WHAT TO WORK ON: Type the listing below out again exactly. No images.

RECORD EXTRACTS:
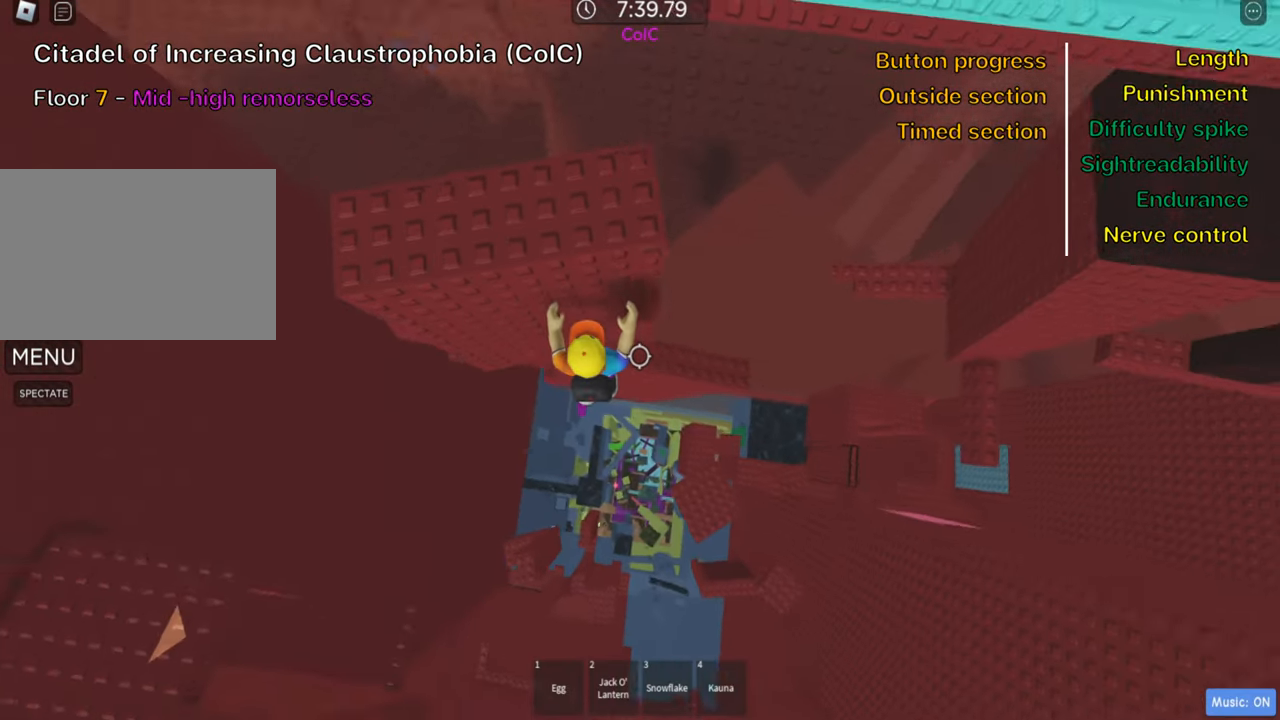
{"keys": ["d"], "events": [[150, "w", "up"]]}
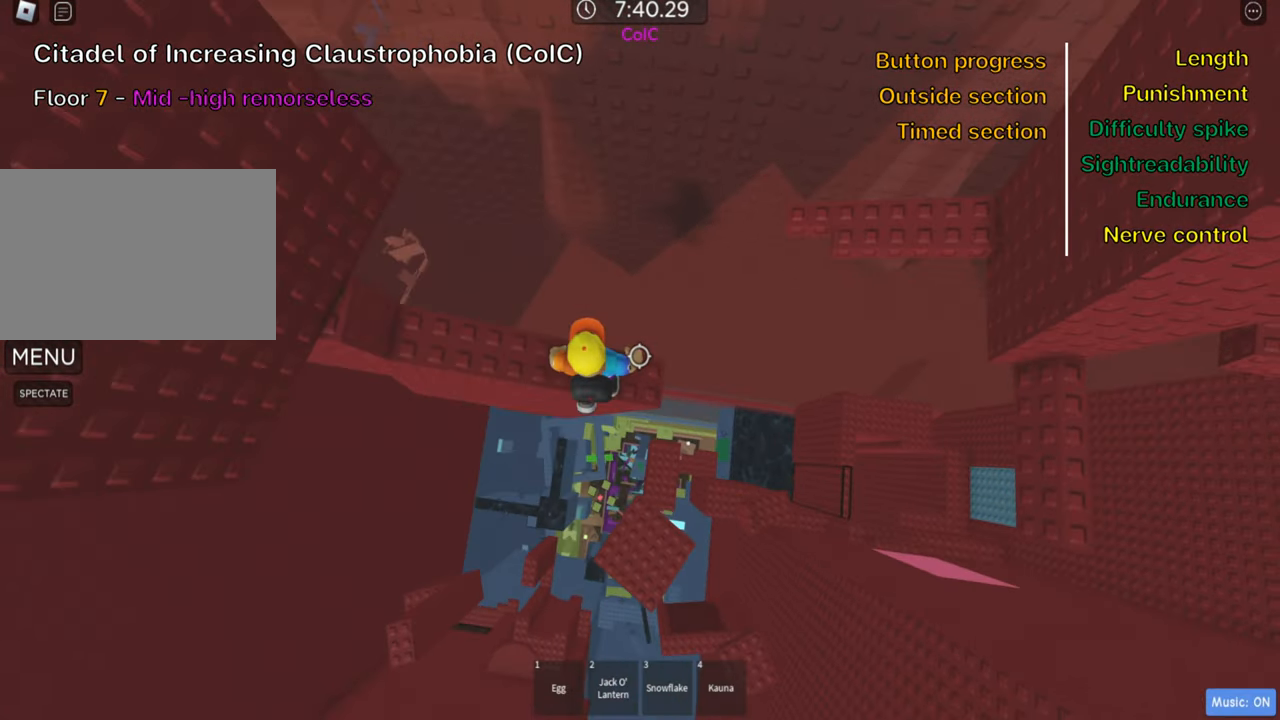
{"keys": ["d", "space"], "events": [[83, "d", "up"], [250, "d", "down"], [383, "space", "down"]]}
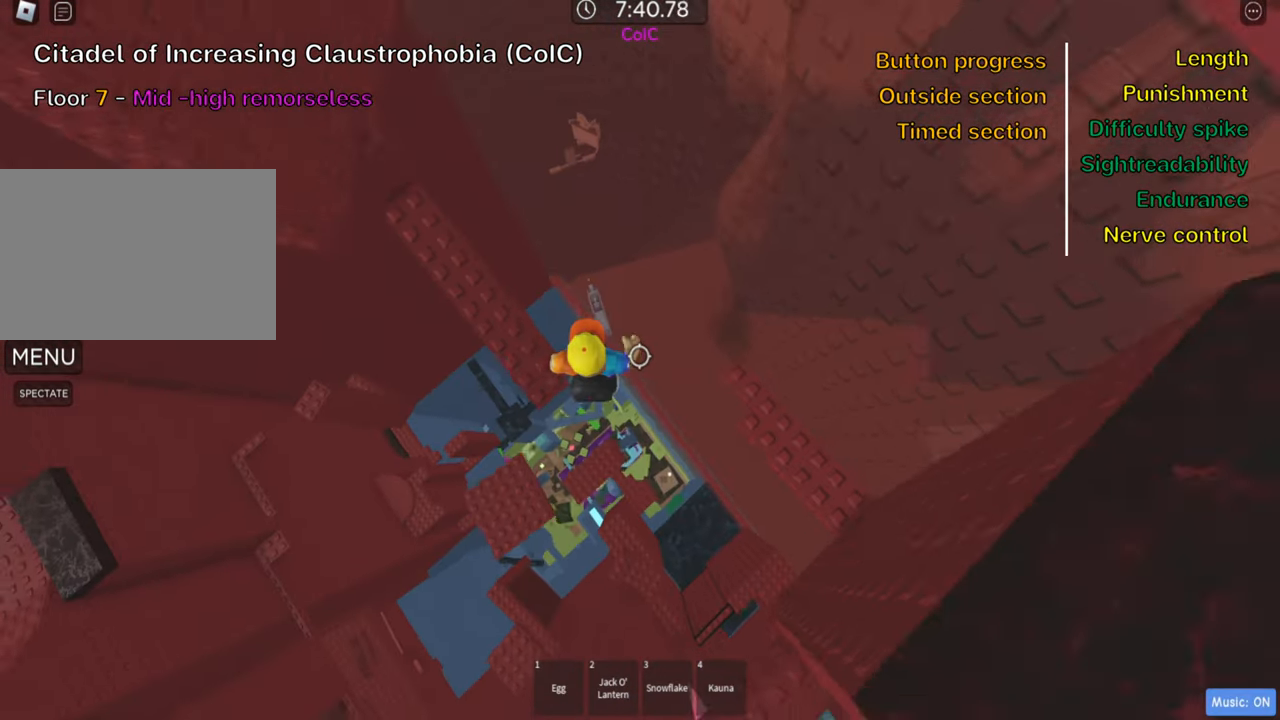
{"keys": ["w"], "events": [[16, "space", "up"], [383, "w", "down"], [466, "d", "up"]]}
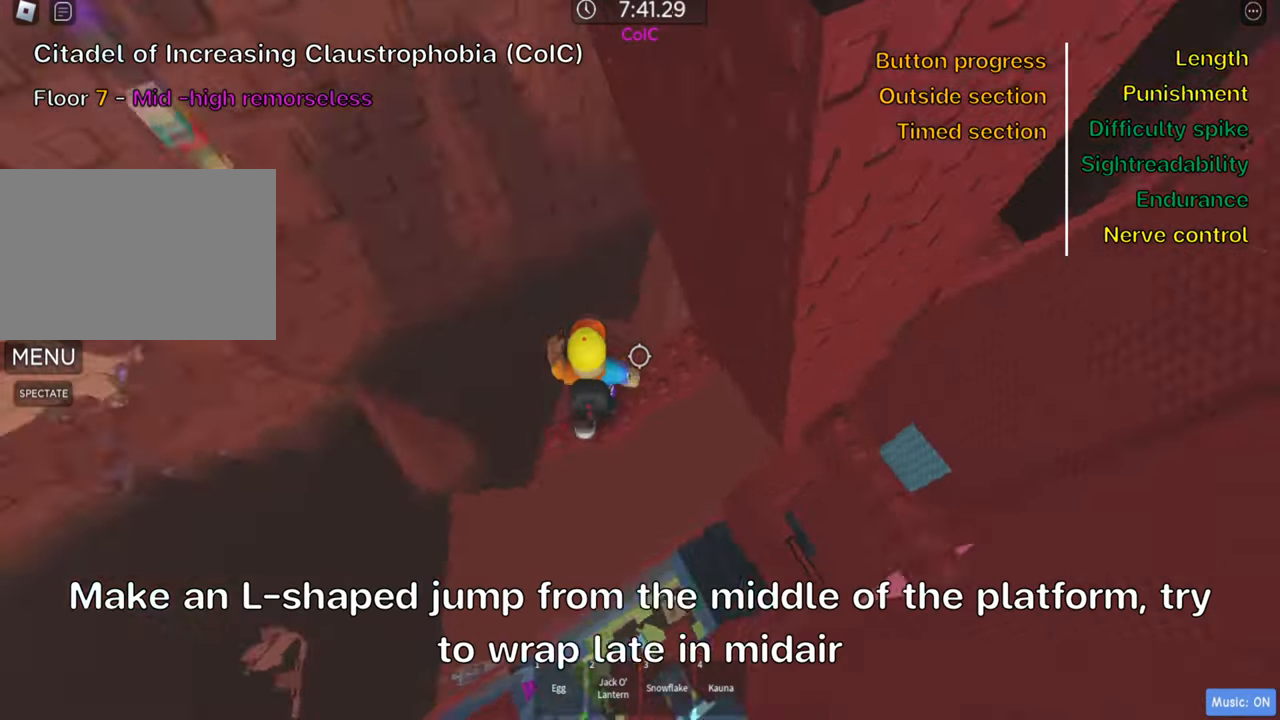
{"keys": [], "events": [[183, "w", "up"], [350, "d", "down"], [350, "w", "down"], [416, "d", "up"], [433, "w", "up"]]}
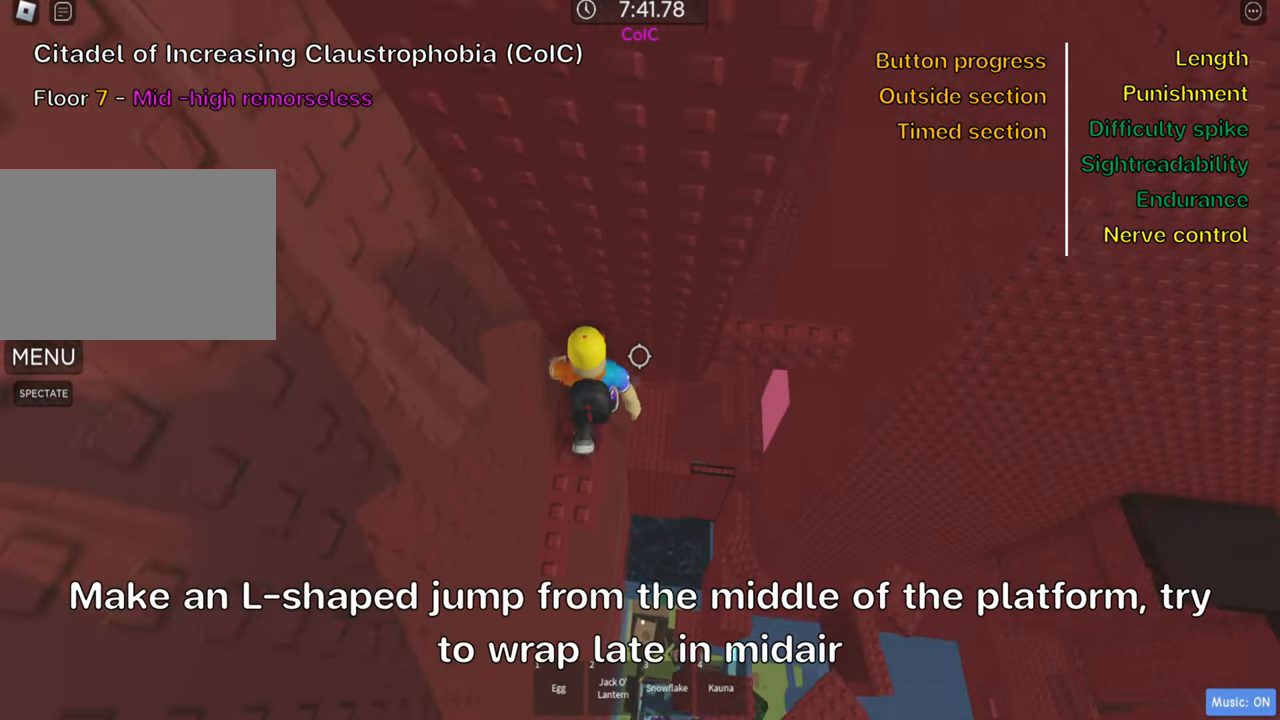
{"keys": [], "events": [[183, "s", "down"], [333, "s", "up"], [383, "shift", "down"], [500, "shift", "up"]]}
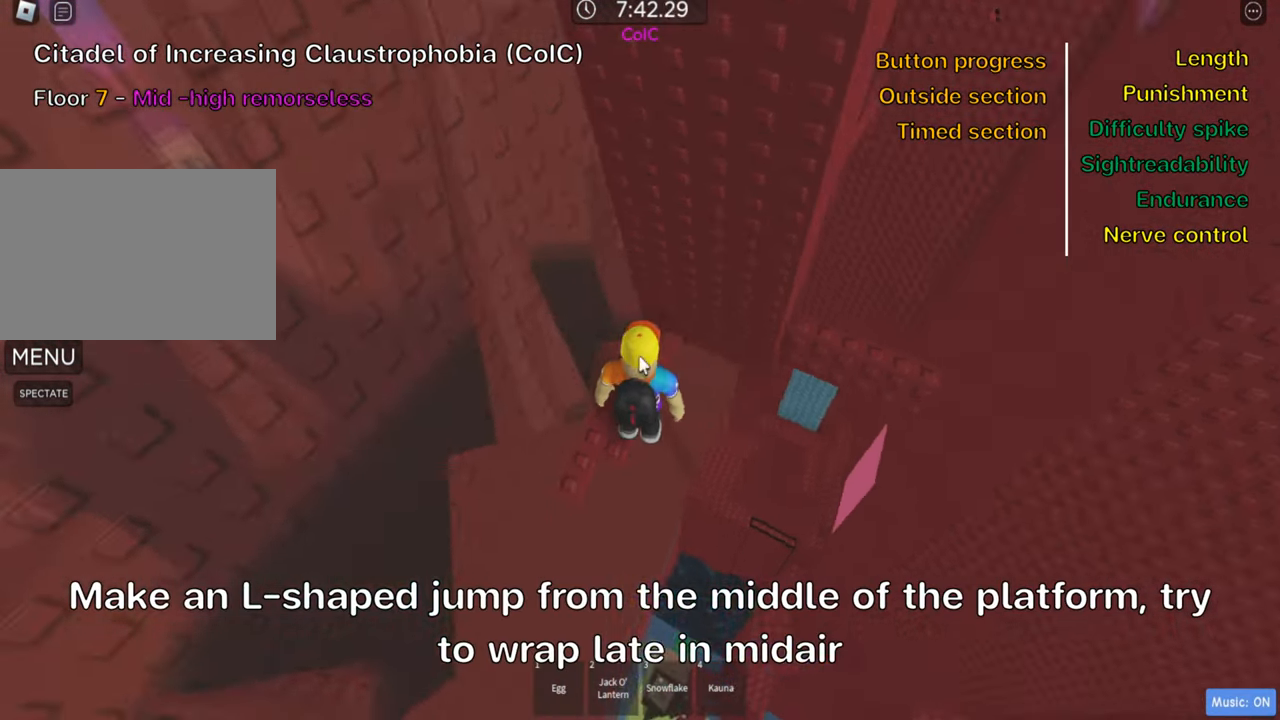
{"keys": ["d", "space"], "events": [[66, "shift", "down"], [183, "shift", "up"], [333, "d", "down"], [450, "space", "down"]]}
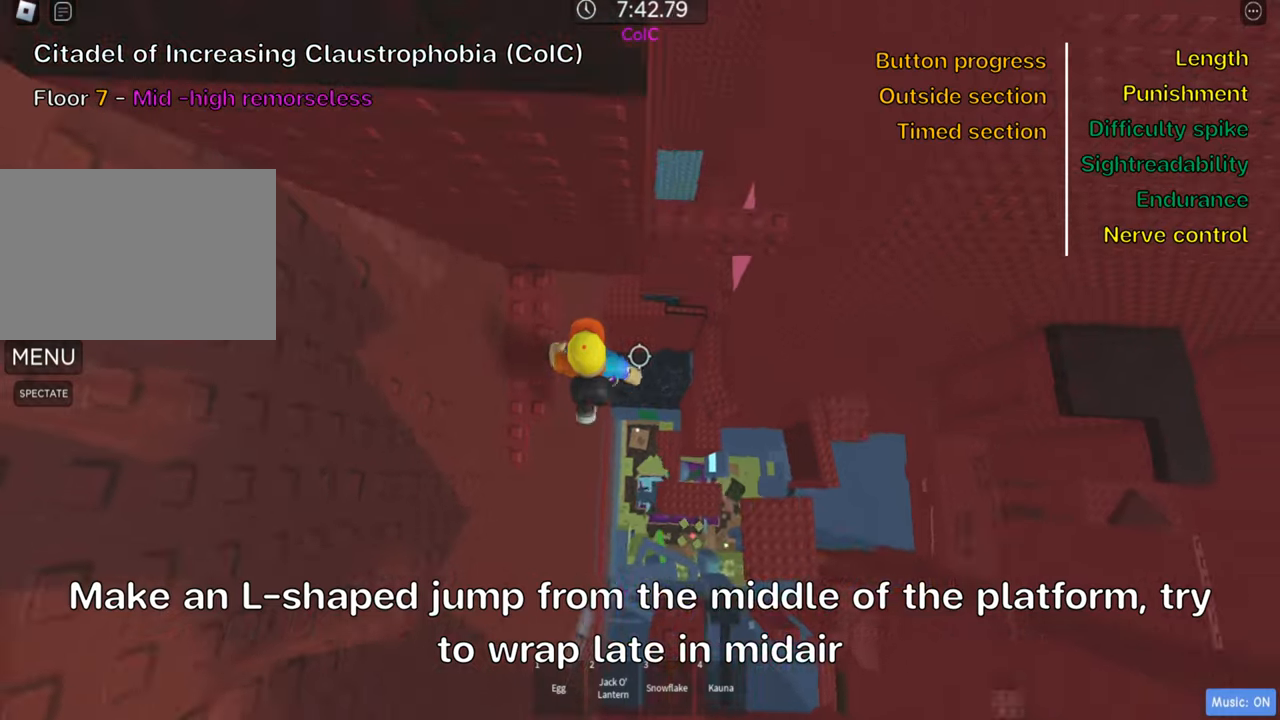
{"keys": ["d"], "events": [[100, "space", "up"]]}
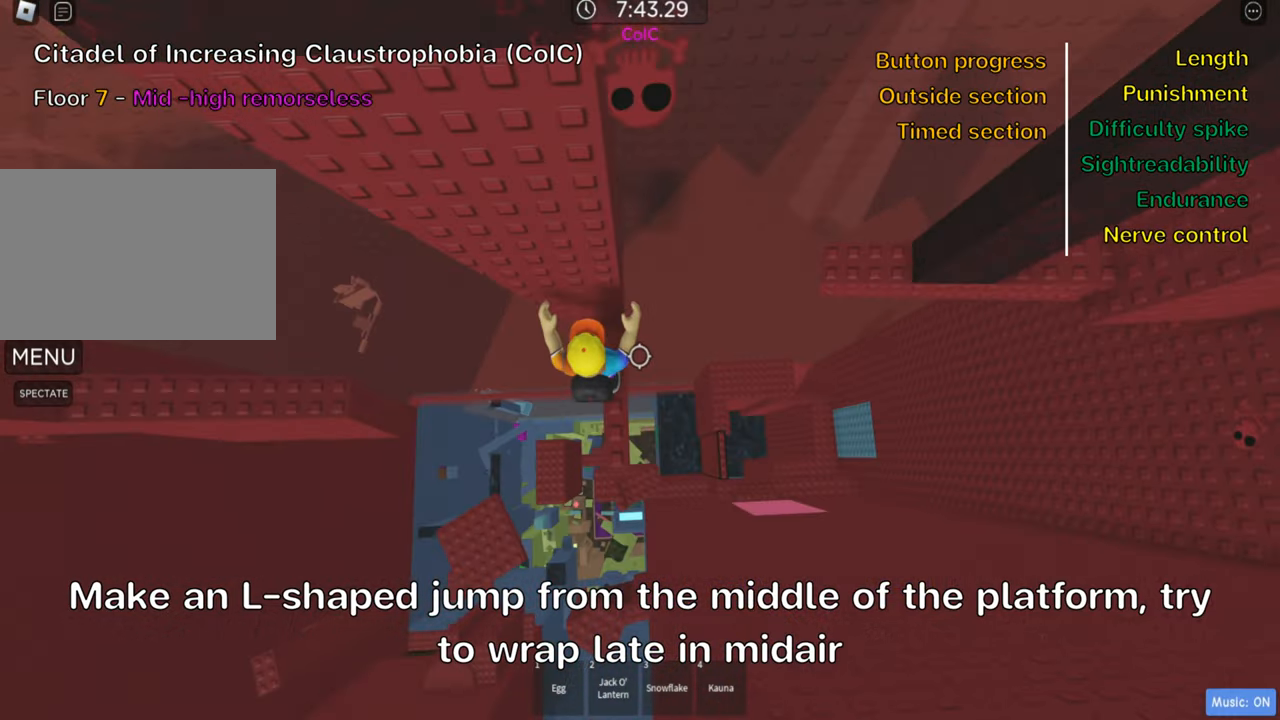
{"keys": [], "events": [[17, "d", "up"], [33, "shift", "down"], [167, "shift", "up"], [233, "shift", "down"], [350, "shift", "up"], [400, "w", "down"], [483, "w", "up"]]}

ANSWER BOX:
{"keys": ["d"], "events": [[150, "w", "up"]]}
{"keys": ["d", "space"], "events": [[83, "d", "up"], [250, "d", "down"], [383, "space", "down"]]}
{"keys": ["w"], "events": [[16, "space", "up"], [383, "w", "down"], [466, "d", "up"]]}
{"keys": [], "events": [[183, "w", "up"], [350, "d", "down"], [350, "w", "down"], [416, "d", "up"], [433, "w", "up"]]}
{"keys": [], "events": [[183, "s", "down"], [333, "s", "up"], [383, "shift", "down"], [500, "shift", "up"]]}
{"keys": ["d", "space"], "events": [[66, "shift", "down"], [183, "shift", "up"], [333, "d", "down"], [450, "space", "down"]]}
{"keys": ["d"], "events": [[100, "space", "up"]]}
{"keys": [], "events": [[17, "d", "up"], [33, "shift", "down"], [167, "shift", "up"], [233, "shift", "down"], [350, "shift", "up"], [400, "w", "down"], [483, "w", "up"]]}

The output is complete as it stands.